By default argopy works with xarray.Dataset for Argo data fetcher, and with pandas.DataFrame for Argo index fetcher.

For your own analysis, you may prefer to switch from one to the other. This is all built in argopy, with the argopy.DataFetcher.to_dataframe() and argopy.IndexFetcher.to_xarray() methods.

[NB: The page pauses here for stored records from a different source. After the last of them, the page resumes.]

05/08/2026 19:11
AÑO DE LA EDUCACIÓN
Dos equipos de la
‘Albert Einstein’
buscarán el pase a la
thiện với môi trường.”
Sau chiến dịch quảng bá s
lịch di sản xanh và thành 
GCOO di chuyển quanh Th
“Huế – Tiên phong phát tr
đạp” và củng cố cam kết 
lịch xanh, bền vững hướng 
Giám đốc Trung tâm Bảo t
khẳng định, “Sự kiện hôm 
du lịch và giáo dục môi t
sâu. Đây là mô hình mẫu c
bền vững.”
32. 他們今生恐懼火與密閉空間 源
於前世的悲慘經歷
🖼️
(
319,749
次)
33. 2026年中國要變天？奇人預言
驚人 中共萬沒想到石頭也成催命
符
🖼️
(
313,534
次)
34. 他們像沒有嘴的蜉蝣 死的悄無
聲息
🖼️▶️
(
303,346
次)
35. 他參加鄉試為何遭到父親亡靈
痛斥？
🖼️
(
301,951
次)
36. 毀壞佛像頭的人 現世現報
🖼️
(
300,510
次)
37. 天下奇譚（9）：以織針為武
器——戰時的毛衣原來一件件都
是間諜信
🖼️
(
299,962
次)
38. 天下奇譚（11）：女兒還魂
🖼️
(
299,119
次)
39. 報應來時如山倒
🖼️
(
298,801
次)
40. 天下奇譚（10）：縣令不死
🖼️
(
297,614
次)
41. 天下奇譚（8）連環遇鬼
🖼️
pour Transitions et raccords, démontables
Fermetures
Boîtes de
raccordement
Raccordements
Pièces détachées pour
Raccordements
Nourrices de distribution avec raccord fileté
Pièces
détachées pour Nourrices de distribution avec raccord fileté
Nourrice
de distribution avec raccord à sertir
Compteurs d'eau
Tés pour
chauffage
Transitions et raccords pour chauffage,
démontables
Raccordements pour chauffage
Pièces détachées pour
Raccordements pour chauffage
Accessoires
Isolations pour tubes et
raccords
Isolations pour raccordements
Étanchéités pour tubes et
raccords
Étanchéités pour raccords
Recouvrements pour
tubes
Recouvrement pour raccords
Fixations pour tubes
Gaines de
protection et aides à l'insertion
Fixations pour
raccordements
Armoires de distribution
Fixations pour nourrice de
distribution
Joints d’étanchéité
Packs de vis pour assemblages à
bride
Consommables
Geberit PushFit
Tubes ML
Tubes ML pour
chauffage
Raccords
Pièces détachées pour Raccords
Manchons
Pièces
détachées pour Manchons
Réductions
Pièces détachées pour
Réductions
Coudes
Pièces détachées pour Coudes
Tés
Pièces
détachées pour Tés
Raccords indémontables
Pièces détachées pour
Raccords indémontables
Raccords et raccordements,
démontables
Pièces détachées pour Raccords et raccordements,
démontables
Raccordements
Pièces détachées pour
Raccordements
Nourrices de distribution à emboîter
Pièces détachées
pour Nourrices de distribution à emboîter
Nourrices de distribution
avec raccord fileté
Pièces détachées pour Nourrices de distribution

In [19]: ArgoDataFetcher().profile(6902746, 34).to_dataframe()
Out[19]: 
          CONFIG_MISSION_NUMBER  CYCLE_NUMBER  ... LONGITUDE                TIME
N_POINTS                                       ...                              
0                             2            34  ...   -58.119 2017-12-20 06:58:00
1                             2            34  ...   -58.119 2017-12-20 06:58:00
2                             2            34  ...   -58.119 2017-12-20 06:58:00
3                             2            34  ...   -58.119 2017-12-20 06:58:00
4                             2            34  ...   -58.119 2017-12-20 06:58:00
...                         ...           ...  ...       ...                 ...
104                           2            34  ...   -58.119 2017-12-20 06:58:00
105                           2            34  ...   -58.119 2017-12-20 06:58:00
106                           2            34  ...   -58.119 2017-12-20 06:58:00
107                           2            34  ...   -58.119 2017-12-20 06:58:00
108                           2            34  ...   -58.119 2017-12-20 06:58:00

[109 rows x 16 columns]

Saving data#

Once you have your Argo data as xarray.Dataset, simply use the awesome possibilities of xarray like xarray.Dataset.to_netcdf() or xarray.Dataset.to_zarr().